→ ACTIONS À RÉALISER
[a] D'après le texte sur le « Local First », qui a énoncé les principes fondamentaux de cette approche ?
[b] Recopiez à l'identique le passage du texte sur le « Local First » qui va de « Le 8ème Principe » jusqu'à « Web Apps (PWA). » inclus.
[c] Condensez le paragraphe du texte sur le « Local First » qui commence par « La plupart des outils physiques » en conservant ses faits principaux.

══ TEXTE FOURNI ══

Le 8ème Principe “oublié” du “Local First”

Le mouvement du “Local First” a émergé des États-Unis avec une vision innovante pour le développement web, en particulier pour les Progressive Web Apps (PWA).

Cette approche consiste à développer les applications en utilisant d’abord les données localement et en les partageant aux autres utilisateurs via des mécanismes et protocoles de synchronisation. Elle repose sur 7 (sept) principes fondamentaux qui visent à transformer la manière dont nous concevons et utilisons les applications en ligne. Voici ces 7 principes, tels qu’énoncés par les chercheurs de Ink and Switch dans leur publication fondatrice (*).

Principe n°1 : Pas de “Spinners”

La plupart des outils physiques réagissent instantanément à vos actions. Imaginez un outil qui réagisse avec un temps de retard, par exemple un crayon qui dessine avec 1 seconde de retard ou un marteau qui enfonce un clou 1 minute plus tard, ce ne serait pas une expérience très agréable. C’est précisément ce que le premier principe du “Local First” cherche à éviter. L’expérience utilisateur doit être instantanée, sans délais d’attente. Les applications doivent être réactives, même lorsque la connectivité réseau fait défaut. Ce principe repose sur le fait que la réactivité ne doit pas dépendre des réseaux ou du cloud, car ces éléments sont en dehors de notre contrôle et sujets à des retards et des pannes.

═══
══ JEU DE DONNÉES ══

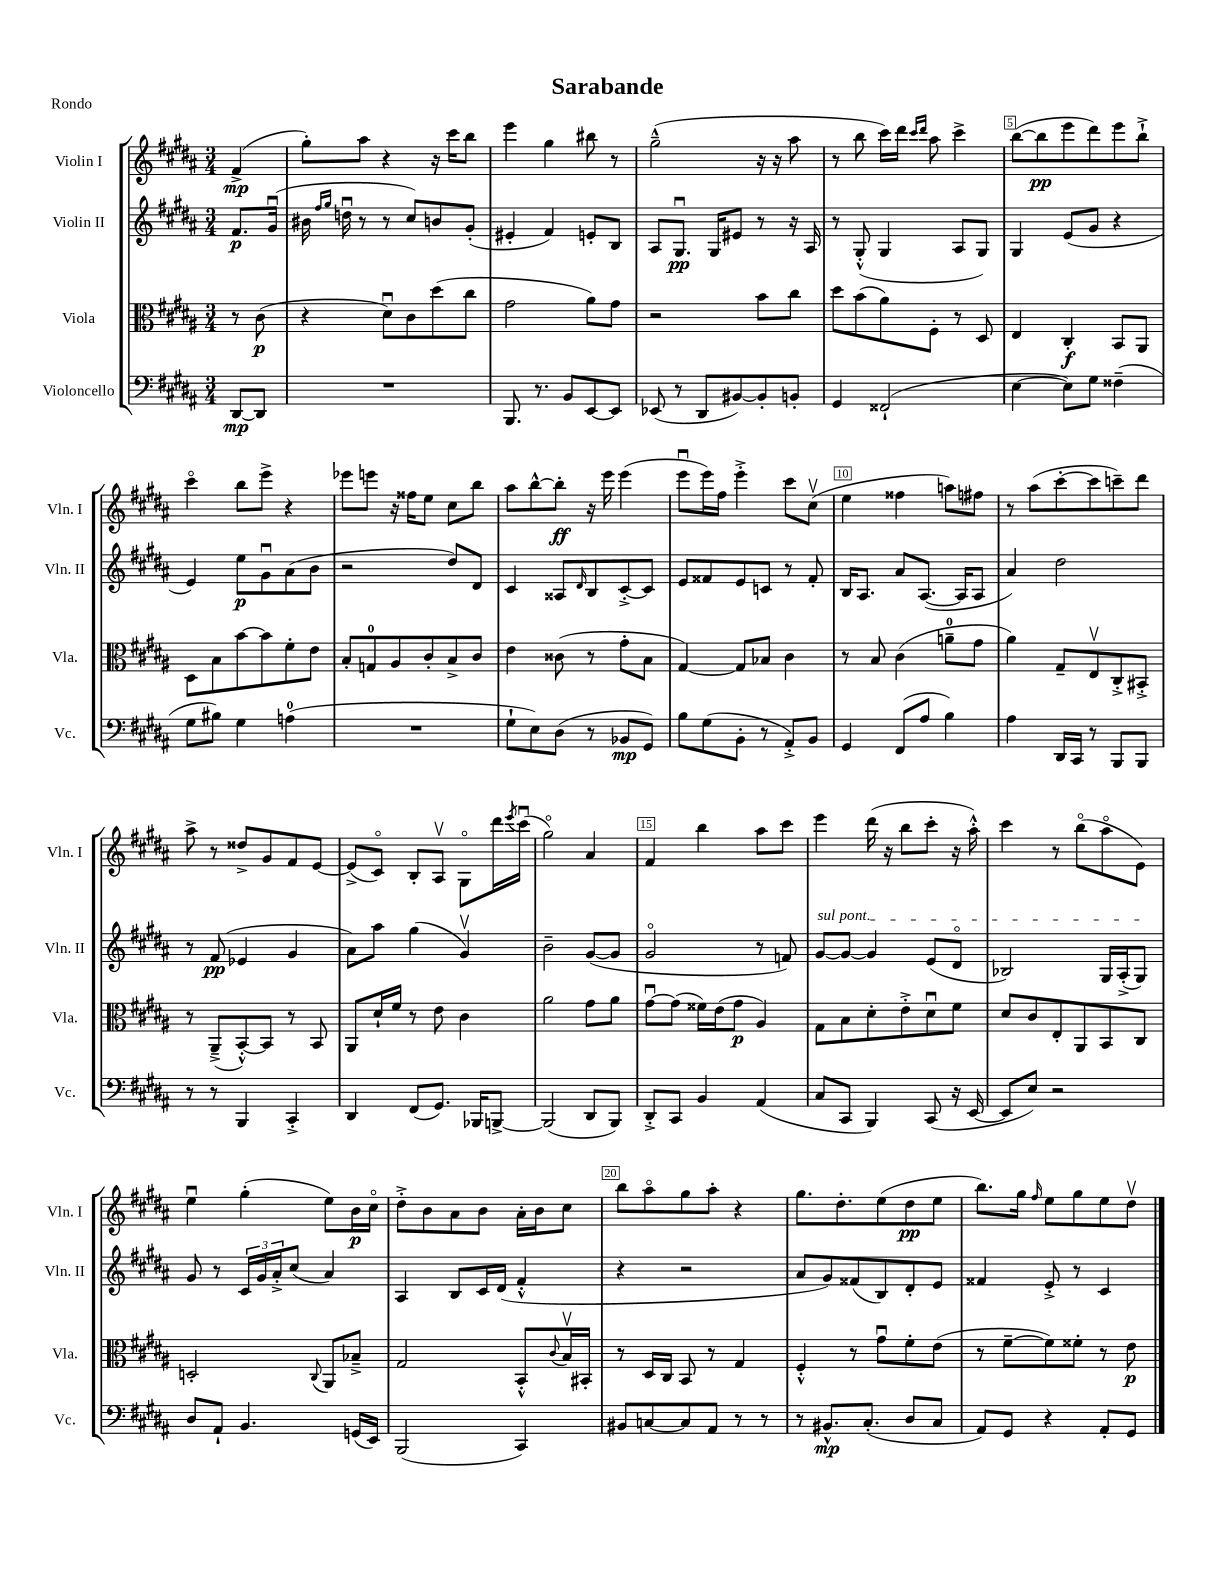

**kern	**dynam	**kern	**dynam	**kern	**dynam	**kern	**dynam
*part4	*part4	*part3	*part3	*part2	*part2	*part1	*part1
*staff4	*staff4	*staff3	*staff3	*staff2	*staff2	*staff1	*staff1
*I"Violoncello	*	*I"Viola	*	*I"Violin II	*	*I"Violin I	*
*I'Vc.	*	*I'Vla.	*	*I'Vln. II	*	*I'Vln. I	*
*clefF4	*	*clefC3	*	*clefG2	*	*clefG2	*
*k[f#c#g#d#a#]	*	*k[f#c#g#d#a#]	*	*k[f#c#g#d#a#]	*	*k[f#c#g#d#a#]	*
*M3/4	*	*M3/4	*	*M3/4	*	*M3/4	*
=	=	=	=	=	=	=	=
[8DD#/L	mp	8r	.	8.f#/L	p	(4f#^/	mp
8DD#/J]	.	(8c#\	p	.	.	.	.
.	.	.	.	(16g#u/Jk	.	.	.
=1	=1	=1	=1	=1	=1	=1	=1
2.r	.	4r	.	16b#X\	.	8gg#'\L)	.
.	.	.	.	16qqff#/LL	.	.	.
.	.	.	.	16qqgg#/JJ	.	.	.
.	.	.	.	16ddnu\	.	.	.
.	.	.	.	8r	.	8aa#\J	.
.	.	8d#u\L)	.	8r	.	4r	.
.	.	8c#\	.	8cc#/L)	.	.	.
.	.	(8dd#\	.	8bn/	.	16r	.
.	.	.	.	.	.	16ccc#\KL	.
.	.	8cc#\J	.	(8g#'/J	.	8bb\J	.
=2	=2	=2	=2	=2	=2	=2	=2
8.BBB/	.	2g#\	.	4e#X'/	.	4eee\	.
8.r	.	.	.	.	.	.	.
.	.	.	.	4f#/)	.	4gg#\	.
8BB/L	.	.	.	.	.	.	.
[8EE/	.	8a#\L)	.	8en'/L	.	8bb#X\	.
8EE/J]	.	8g#\J	.	8B/J	.	8r	.
=3	=3	=3	=3	=3	=3	=3	=3
(8EE-X/	.	2r	.	8A#/L	.	(2gg#~^^\	.
8r	.	.	.	8.G#u/J	pp	.	.
8DD#/L	.	.	.	.	.	.	.
.	.	.	.	16G#/KL	.	.	.
[8BB#X/)	.	.	.	8e#X/J	.	.	.
8BB#'/]	.	8b\L	.	8r	.	16r	.
.	.	.	.	.	.	16r	.
8BBn'/J	.	8cc#\J	.	16r	.	8aa#\	.
.	.	.	.	16A#/	.	.	.
=4	=4	=4	=4	=4	=4	=4	=4
4GG#/	.	8dd#\L	.	8r	.	8r	.
.	.	(8b\	.	(8G#'^^/	.	8bb\	.
(2FF##X`/	.	8a#\)	.	4G#/	.	16ccc#\LL)	.
.	.	.	.	.	.	16ddd#\JJ	.
.	.	.	.	.	.	16qqccc#/LL	.
.	.	.	.	.	.	16qqddd#/JJ	.
.	.	8F#'\J	.	.	.	8aa#\	.
.	.	8r	.	8A#/L	.	4ccc#^\	.
.	.	8D#/	.	8G#/J)	.	.	.
=5	=5	=5	=5	=5	=5	=5	=5
[4E\	.	4E/	.	4G#/	.	([8bb\L	.
.	.	.	.	.	.	8bb\]	pp
8E\L])	.	4C#'/	f	(8e/L	.	8eee\	.
8G#\J	.	.	.	8g#/J	.	8ddd#\)	.
(4F##X~\	.	8BB/L	.	4r	.	8eee\	.
.	.	8AA#/J	.	.	.	8bb`^\J	.
!!LO:LB:g=z
=6	=6	=6	=6	=6	=6	=6	=6
8G#\L	.	8D#\L	.	4e/)	.	4ccc#\	.
8B#X\J)	.	8B\	.	.	.	.	.
4G#\	.	[8b\	.	8ee\L	p	8bb\L	.
.	.	8b\]	.	8g#u\	.	8eee^\J	.
(4An\	.	8f#'\	.	(8a#\	.	4r	.
.	.	8e\J	.	8b\J	.	.	.
=7	=7	=7	=7	=7	=7	=7	=7
2.r	.	8B'/L	.	2r	.	8eee-X\L	.
.	.	8Gn/	.	.	.	8eeen\J	.
.	.	8A#/	.	.	.	16r	.
.	.	.	.	.	.	16ff##X\KL	.
.	.	8c#'/	.	.	.	8ee\J	.
.	.	8B^/	.	8dd#/L)	.	8cc#\L	.
.	.	8c#/J	.	8d#/J	.	8bb\J	.
=8	=8	=8	=8	=8	=8	=8	=8
8G#`\L	.	4e\	.	4c#/	.	8aa#\L	.
8E\)	.	.	.	.	.	[8bb^^\	.
(8D#\J	.	(8c##X\	.	8A##X/L	.	8bb'\J]	ff
.	.	.	.	16qqd#/	.	.	.
8r	.	8r	.	8B/	.	16r	.
.	.	.	.	.	.	16eee\	.
8BB-X/L	mp	8g#'\L	.	[8c#'^/	.	(4eee\	.
8GG#/J)	.	8B\J	.	8c#/J]	.	.	.
=9	=9	=9	=9	=9	=9	=9	=9
8B\L	.	[4G#/)	.	8e/L	.	8eeeu\L	.
(8G#\	.	.	.	8f##X/	.	16eee\L)	.
.	.	.	.	.	.	16ff#\JJ	.
8BB'\J	.	8G#/L]	.	8e/	.	4eee'^\	.
8r	.	8B-X/J	.	8cn/J	.	.	.
8AA#'^/L)	.	4c#\	.	8r	.	8ccc#\L	.
8BB/J	.	.	.	8f##'/	.	(8cc#v\J	.
=10	=10	=10	=10	=10	=10	=10	=10
4GG#/	.	8r	.	16B/KL	.	4ee\	.
.	.	.	.	8.A#/J	.	.	.
.	.	8B/	.	.	.	.	.
(8FF#/L	.	(4c#\	.	8a#/L	.	4ff##X\	.
8A#/J	.	.	.	([8.A#/J	.	.	.
4B\)	.	8an~\L	.	.	.	8aan\L)	.
.	.	.	.	16A#/KL]	.	.	.
.	.	8g#\J	.	8A#/J	.	8ff#X\J	.
=11	=11	=11	=11	=11	=11	=11	=11
4A#\	.	4a#\)	.	4a#/)	.	8r	.
.	.	.	.	.	.	(8aa#\L	.
16DD#/LL	.	8G#~/L	.	2dd#\	.	[8ccc#'\	.
16CC#/JJ	.	.	.	.	.	.	.
8r	.	8Ev/	.	.	.	8ccc#\]	.
8BBB/L	.	8C#'^/	.	.	.	8cccn~\)	.
8BBB/J	.	8BB#X'^/J	.	.	.	8ddd#\J	.
!!LO:LB:g=z
=12	=12	=12	=12	=12	=12	=12	=12
8r	.	8r	.	8r	.	8aa#^\	.
8r	.	(8AA#~^/L	.	(8f#/	pp	8r	.
4BBB/	.	[8BB'^^/)	.	4e-X/	.	8dd##X^/L	.
.	.	8BB/J]	.	.	.	8g#/	.
4CC#'^/	.	8r	.	4g#/	.	8f#/	.
.	.	8BB/	.	.	.	[8e/J	.
=13	=13	=13	=13	=13	=13	=13	=13
4DD#/	.	8AA#/L	.	8a#\L)	.	(8e^/L]	.
.	.	16d#`/L	.	8aa#\J	.	8c#/J)	.
.	.	16f#/JJ	.	.	.	.	.
(8FF#/L	.	8r	.	(4gg#\	.	8B'/L	.
8.GG#/J)	.	8e\	.	.	.	8A#v/J	.
.	.	4c#\	.	4g#v/)	.	8G#\L	.
16BBB-X/KL	.	.	.	.	.	.	.
[8BBBn^/J	.	.	.	.	.	16ddd#\L	.
.	.	.	.	.	.	8qeee/	.
.	.	.	.	.	.	(16ccc#u\JJ	.
=14	=14	=14	=14	=14	=14	=14	=14
(2BBB/]	.	2a#\	.	2b~\	.	2gg#\)	.
8DD#/L	.	8g#\L	.	([8g#/L	.	4a#/	.
8BBB/J)	.	8a#\J	.	8g#/J]	.	.	.
=15	=15	=15	=15	=15	=15	=15	=15
8DD#'^/L	.	[8g#u\L	.	2g#/	.	4f#/	.
8CC#/J	.	(8g#\J]	.	.	.	.	.
4BB/	.	16f##X\LL)	.	.	.	4bb\	.
.	.	(16e\J	.	.	.	.	.
.	.	8g#\J	p	.	.	.	.
(4AA#/	.	4A#/)	.	8r	.	8aa#\L	.
.	.	.	.	8fn/)	.	8ccc#\J	.
=16	=16	=16	=16	=16	=16	=16	=16
!	!	!	!	!LO:TX:a:i:t=sul pont.	!	!	!
8C#/L	.	8G#\L	.	[8g#/L	.	4eee\	.
8CC#/J	.	8B\	.	8g#/J_	.	.	.
4BBB/)	.	8d#'\	.	4g#/]	.	(16ddd#\	.
.	.	.	.	.	.	16r	.
.	.	8e'^\	.	.	.	8bb\L	.
(8CC#/	.	8d#u\	.	(8e/L	.	8ccc#'\J	.
16r	.	8f#\J	.	8d#/J	.	16r	.
[16EE/	.	.	.	.	.	16aa#'^^\)	.
=17	=17	=17	=17	=17	=17	=17	=17
8EE/L]	.	8d#/L	.	2B-X/)	.	4ccc#\	.
8E/J)	.	8c#/	.	.	.	.	.
2r	.	8E'/	.	.	.	8r	.
.	.	8AA#/	.	.	.	(8bb\L	.
.	.	8BB/	.	16G#/LL	.	8aa#\	.
.	.	.	.	(16A#'^/J	.	.	.
.	.	8C#/J	.	8G#/J)	.	8e\J)	.
!!LO:LB:g=z
=18	=18	=18	=18	=18	=18	=18	=18
8D#/L	.	2Dn'/	.	8g#/	.	4eeu\	.
8AA#`/J	.	.	.	8r	.	.	.
4.BB/	.	.	.	24c#/LL	.	(4gg#'\	.
.	.	.	.	24g#/	.	.	.
.	.	.	.	24a#'^/J	.	.	.
.	.	.	.	(8cc#/J	.	.	.
.	.	8qqC#/	.	.	.	.	.
.	.	8AA#/L	.	4a#/)	.	8ee\L)	.
(16GGn/LL	.	8B-X~^/J	.	.	.	16b\L	p
16EE/JJ)	.	.	.	.	.	16cc#\JJ	.
=19	=19	=19	=19	=19	=19	=19	=19
(2BBB/	.	2G#/	.	4A#/	.	8dd#'^\L	.
.	.	.	.	.	.	8b\	.
.	.	.	.	8B/L	.	8a#\	.
.	.	.	.	16c#/L	.	8b\J	.
.	.	.	.	(16d#/JJ	.	.	.
4CC#/)	.	8BB'^^/L	.	4f#'^^/	.	16a#'\LL	.
.	.	.	.	.	.	16b\J	.
.	.	8qqc#/	.	.	.	.	.
.	.	16Bv/L	.	.	.	8cc#\J	.
.	.	16BB#X'/JJ	.	.	.	.	.
=20	=20	=20	=20	=20	=20	=20	=20
8BB#X/L	.	8r	.	4r	.	8bb\L	.
[8Cn/	.	16D#/LL	.	.	.	8aa#\	.
.	.	16C#/JJ	.	.	.	.	.
8C/]	.	8BB/	.	2r	.	8gg#\	.
8AA#/J	.	8r	.	.	.	8aa#'\J	.
8r	.	4G#/	.	.	.	4r	.
8r	.	.	.	.	.	.	.
=21	=21	=21	=21	=21	=21	=21	=21
8r	.	4F#'^^/	.	8a#/L	.	8.gg#\L	.
8.BB#X^^/L	mp	.	.	8g#/)	.	.	.
.	.	.	.	.	.	8.dd#'\	.
.	.	8r	.	(8f##X/	.	.	.
(8.C#'/J	.	.	.	.	.	.	.
.	.	8g#u\L	.	8B/)	.	(8ee\	.
8D#/L	.	8f#'\	.	8d#'/	.	8dd#\	pp
8C#/J	.	(8e\J	.	8e/J	.	8ee\J	.
=22	=22	=22	=22	=22	=22	=22	=22
8AA#/L)	.	8r	.	4f##X/	.	8.bb\L)	.
8GG#/J	.	[8f#~\L	.	.	.	.	.
.	.	.	.	.	.	16gg#\Jk	.
.	.	.	.	.	.	16qqff#/	.
4r	.	8f#\])	.	8e'^/	.	8ee\L	.
.	.	8f##X'\J	.	8r	.	8gg#\	.
8AA#'/L	.	8r	.	4c#/	.	8ee\	.
8GG#/J	.	8e\	p	.	.	8dd#v\J	.
==	==	==	==	==	==	==	==
*-	*-	*-	*-	*-	*-	*-	*-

═══

→ RÉPONSES PAR TÂCHE
[a] Les chercheurs de Ink and Switch, dans leur publication fondatrice.

[b]
Le 8ème Principe “oublié” du “Local First”

Le mouvement du “Local First” a émergé des États-Unis avec une vision innovante pour le développement web, en particulier pour les Progressive Web Apps (PWA).

[c] Les outils physiques réagissent en général instantanément. Un crayon ou un marteau qui agirait avec retard offrirait une expérience désagréable. Le premier principe du « Local First » vise à éviter ce décalage : l'expérience utilisateur doit être instantanée et les applications doivent rester réactives même sans connectivité réseau. Cette réactivité ne doit pas dépendre des réseaux ou du cloud, qui échappent à notre contrôle et subissent retards et pannes.